Letter to the Editor:
State quiet on voting machines
Before anyone breaths easier that the state won't be decertifying voting machines used in Solano County and 10 other counties ("Solano's voting machines OK," The Reporter, Dec. 30), don't voters have a right to know whether the machine's problems truly have been fixed?
Anyone who believes they are entitled to have their vote counted accurately should be concerned about the revelation that some Election Systems & Software machines didn't proper record people's votes in the November 2005 election. Despite being aware of the issue since mid-November, Secretary of State Bruce McPherson has yet to publicly disclose the problems with the machines or, more importantly, how ES&S plans to fix the problems and why voters should have confidence in those proposed solutions.
You do not build people's confidence in voting systems by refusing to talk about the problems with the machines in public and for the Secretary of State to continue to withhold this information is as outrageous as it is unacceptable. The decisions about the types of voting equipment Californians are going to use to elect their representatives and approve or defeat proposed initiatives need to be made in public, in the open, right here in California.

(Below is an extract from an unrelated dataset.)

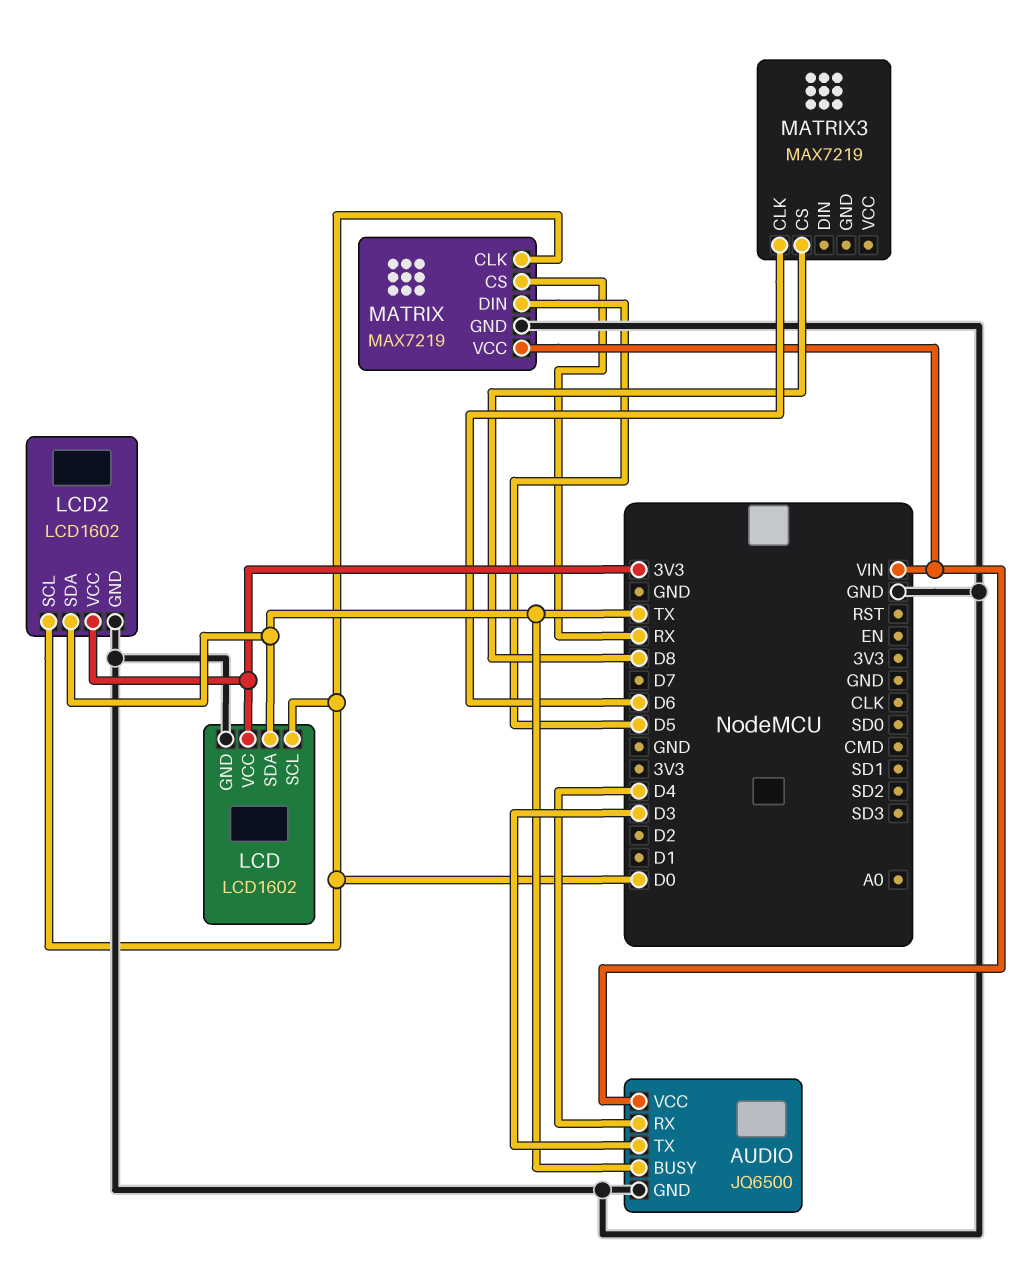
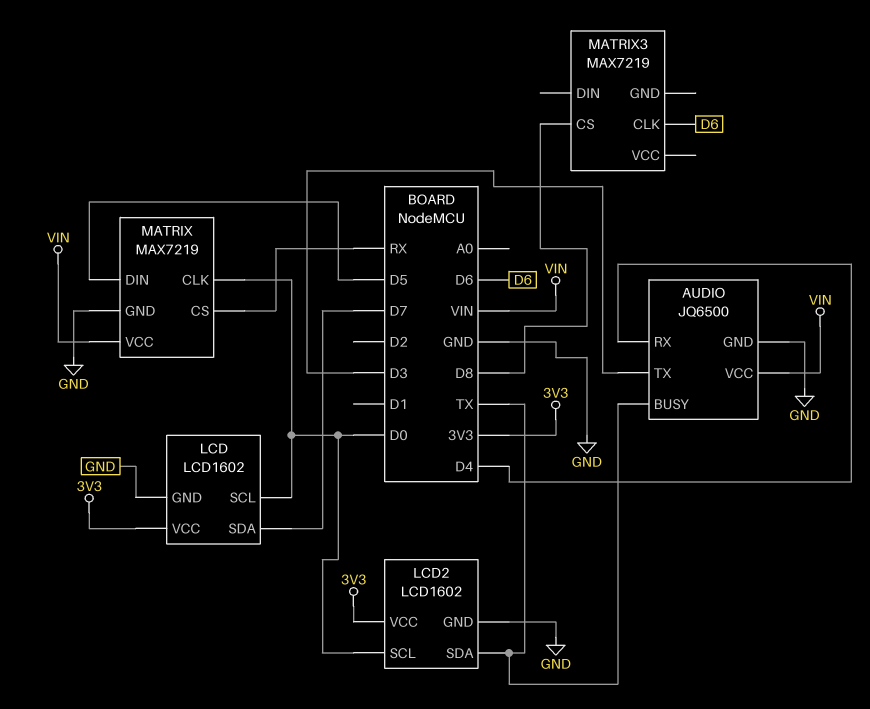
LCD pin SDA: TX -> D7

The Help American Vote Act was designed to make it easier for people to cast their ballots and improve the accuracy of the vote count. If the Secretary of State simply makes it easier to vote without ensuring every voter's vote will be accurately counted, California will have wasted millions of taxpayer dollars and pulled the rug out from under our democracy in the process.
Debra Bowen, Redondo Beach
The author, a Democrat, is the chairwoman of the state Senate Elections, Reapportionment and Constitutional Amendments Committee - Editor.